The Department of Health and Human Services (HHS) and Department of Defense are expected to announce the new guidance at a noon press conference, an anonymous official briefed on the announcement told the Times. The change to the recommendations is intended to quicken the distribution of the coronavirus vaccine, which has been far behind pace.

“I really expect the pace of administration to go up pretty massively in the next couple weeks,” Nancy Messonnier, the director of the Centers for Disease Control and Prevention’s (CDC) National Center for Immunization and Respiratory Diseases, told STAT News last week.

Health care workers tend to a coronavirus patient in a holding pod at a medical center in Apple Valley, California on Monday. (Ariana Drehsler/AFP via Getty Images)

Health care workers tend to a coronavirus patient in a holding pod at a medical center in Apple Valley, California on Monday. (Ariana Drehsler/AFP via Getty Images)

In addition to elderly, the new HHS guidance is expected to also include adults with pre-existing conditions, according to The Times.

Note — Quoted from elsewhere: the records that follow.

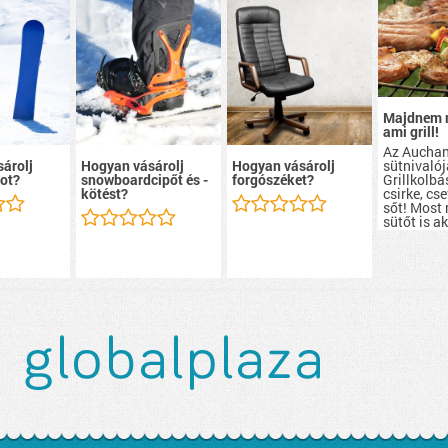
Majdnem 
ami grill!
Az Aucha
sütnivalój
árolj
Hogyan vásárolj
Hogyan vásárolj
Grillkolbá
ot?
snowboardcipőt és -
forgószéket?
csirke, cs
kötést?
sőt! Most
sütőt is a
szerezhete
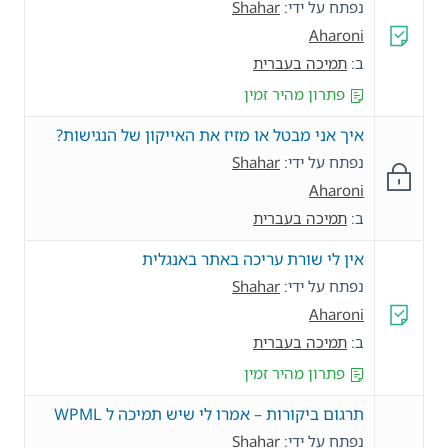
נפתח על ידי:
Shahar
Aharoni
ב:
תמיכה בעברית
פתרון מהיר זמין
איך אני מבטל או מזיז את האייקון של הנגישות?
נפתח על ידי:
Shahar
Aharoni
ב:
תמיכה בעברית
אין לי שורת עריכה באתר באנגלית
נפתח על ידי:
Shahar
Aharoni
ב:
תמיכה בעברית
פתרון מהיר זמין
תרגום ביקורות – אמרו לי שיש תמיכה ל WPML
נפתח על ידי:
Shahar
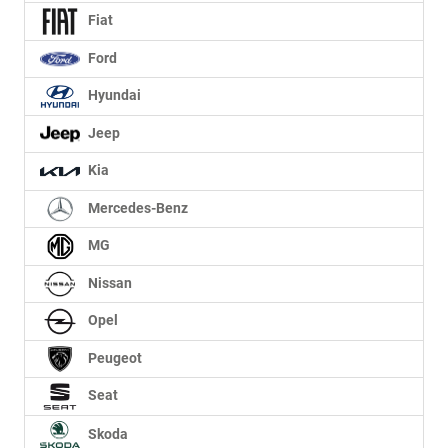
Fiat
Ford
Hyundai
Jeep
Kia
Mercedes-Benz
MG
Nissan
Opel
Peugeot
Seat
Skoda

The Trump administration will also no longer stockpile second doses for people who have already been vaccinated.

Community centers and pharmacies will be able to administer the vaccine as well, health officials are expected to announce, according to The Times. (RELATED: Vaccine Distribution Run By Leading Member Of Biden Transition Team Is One Of The Worst In The Country)

Messonnier worried that the vaccine rollout has been much slower than expected because local jurisdictions and hospitals aren’t able to find enough people with priority access to give it to, according to STAT News. She said if a hospital has extra doses, they shouldn’t hesitate in giving them to individuals with lower priority.

“I really hope that articulating these phases … isn’t leading to unnecessary barriers,” she said, STAT News reported.

Since vaccinations began in December, only the most vulnerable people, like frontline health care workers, were given access to it, Axios reported. Just 9 million people have been vaccinated though the federal government has distributed 25.5 million doses, according to CDC data.

Meanwhile, coronavirus cases, deaths and hospitalizations have continued to spike, according to The COVID Tracking Project. On Monday, the U.S. reported 193,857 new coronavirus cases and 1,739 new deaths while 1,739 Americans remained hospitalized.